Her major academic interests are medieval translations and commentaries on the Bible, Karaism, Medieval Judeo-Arabic literature, Yefet ben Eli, and the Cairo Genizah. Her DIP projects include the preparation of a scientific edition of Yefet ben Eli’s translation and commentary on the Book of Proverbs; publication of studies in Yefet’s commentaries, and, in the next stage, the translation of his work on Proverbs into English.Selected publications relevant to the project
— The Arabic Translation and Commentary of Yefet Ben Eli on the Book of Proverbs, Volume 1: Edition and Introduction (Leiden: Brill, 2016).
— “The Mudawwin Revisited: Yefet ben Eli on the Composition of the Book of Proverbs,” JJS lxvii no. 2 (fall 2016): 327-339.
— “Ibn Balaam, Judah (Abū Zakariyyā Yaḥyā) ben Samuel”, “Ibn Quraysh, Judah”, “Ibn al-Tabbān, Levi (Abū ‘l-Fahm) ben Jacob”. in Encyclopedia of the Bible and its Reception, Edited by Dale C. Allison Jr. Berlin: De Gruyter, 2016.
— “The Judaeo-Arabic Translations of the Book of Psalms”, “The Judaeo-Arabic Translations of the Book of Job”, “The Judaeo-Arabic Translations of the Book of Proverbs”, “The Judaeo-Arabic Translations of the Five Scrolls.” in Textual History of the Bible, Vol. 1, Edited by Armin Lange and Emanuel Tov. Leiden: Brill, 2016.
— “‘The Matter Applies Not Only to Man’: Gender Equality in Yefet ben Eli’s Biblical Commentary and in the Karaite Legal System” [in Hebrew], Ben Ever La-Arav 6 (2014): 71-96.
— ‘The Book of the Law in the House of the Lord is a Copy (‘nuskha’) Written by Moses: Yefet ben Eli’s Commentary on 2 Kings 22:1-23:3’, Ginzei Qedem 10 (2014): 157-190.
— ‘Masorah and Grammar as Revealed in Tenth Century Karaite Exegesis’, JSIJ 12 (2013): 1-36.

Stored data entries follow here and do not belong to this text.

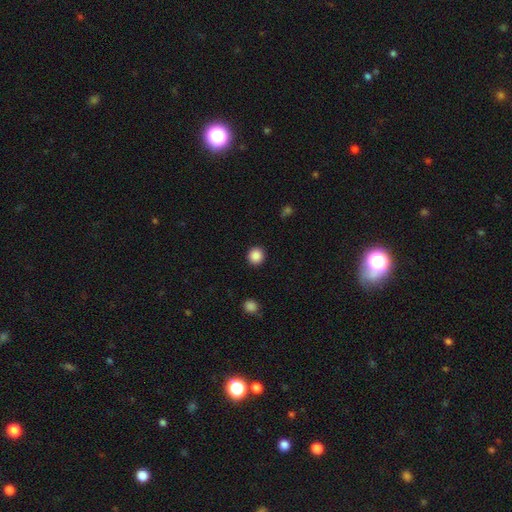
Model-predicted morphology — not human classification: A smooth galaxy with no disk features (88%) that is round (94%).

Vote fractions:
- Smooth or featured? smooth: 88% / star or artifact: 10% / featured or disk: 2%
- How rounded? round: 94% / in between: 5% / cigar-shaped: 1%
- Merging? none: 93% / minor disturbance: 4% / major disturbance: 2% / merger: 1%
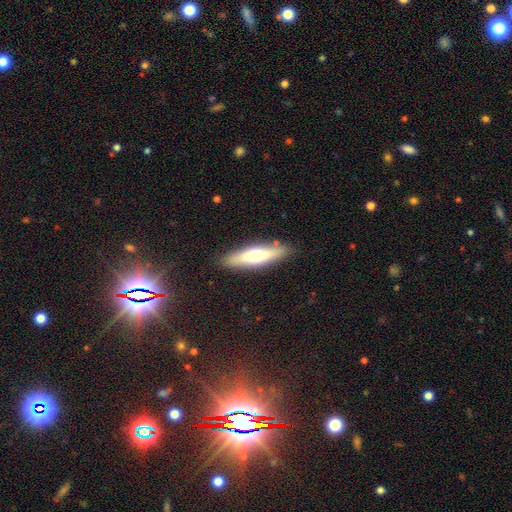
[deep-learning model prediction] smooth 58%, featured or disk 36%, star or artifact 6%. Down the decision tree: how rounded — cigar-shaped (73%); merging — none (86%).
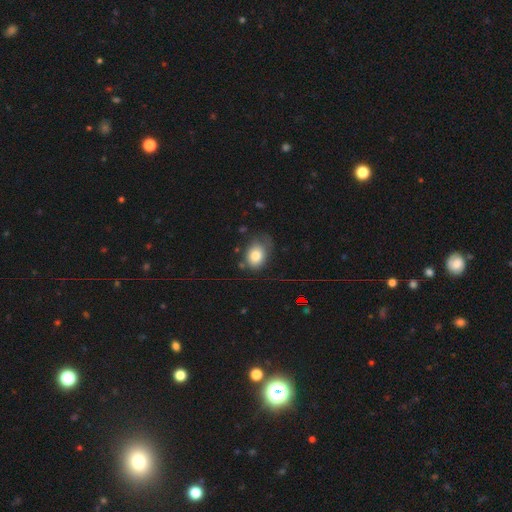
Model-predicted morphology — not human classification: A smooth galaxy with no disk features (79%) that is in between round and cigar-shaped (72%).

Vote fractions:
- Smooth or featured? smooth: 79% / featured or disk: 12% / star or artifact: 9%
- How rounded? in between: 72% / round: 27% / cigar-shaped: 1%
- Merging? none: 55% / minor disturbance: 30% / major disturbance: 12% / merger: 3%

— “The Book of Proverbs between Saadia and Yefet,” in IHIW 1(2013): 159-178.
— ‘Gender Equality in Yefet ben Eli’s Commentary and Karaite Halakhah’, AJS Review 37,1 (2013): 51-74.
Sabine Schmidtke is Professor of Islamic Intellectual History at the Institute for Advanced Study, Princeton. She has a BA (summa cum laude) from the Hebrew University of Jerusalem (1986), an MA from the School of Oriental and African Studies in London (1987), and a D. Phil. from the University of Oxford (1990). She did her Habilitation at the Rheinische Friedrich-Wilhelms-Universität in Bonn (1990). From 1991 to 1999 she was a diplomat at the German Foreign Office. After teaching Islamic Studies in Bonn (1997-1999) and Berlin (1999-2001), she was offered the Chair in Islamic Studies at the University of Vienna (2002), which she declined in favour of a professorship in Berlin. She held fellowships at the Institutes of Advanced Study in Princeton (2008-2009), Jerusalem (2002, 2003; 2005-2006) and Tel Aviv (2011), the Center for Advanced Judaic Studies in Philadelphia (2010) and the Scaliger Institute in Leiden (together with C. Adang, 2007) and is the recipient of an 1,86 million Euro Advanced Grant from the European Research Council (2008-2013), as well as various other grants from the Henkel Foundation (2006-2007, 2008), the Fritz Thyssen Foundation (2005-2007, 2010-2011), the Einstein Foundation Berlin (2011-2015), the DFG together with the NEH (2010-2013), the German Foreign Office (2010) as well as a Koselleck grant (DFG). She has been coordinating a number of international research groups and convened a number of international conferences in Berlin, Jerusalem, Istanbul, Princeton and Madrid.
Schmidtke’s main research interests are Islamic Studies; Jewish and Christian Oriental Studies; and the Intellectual History of the Islamicate World.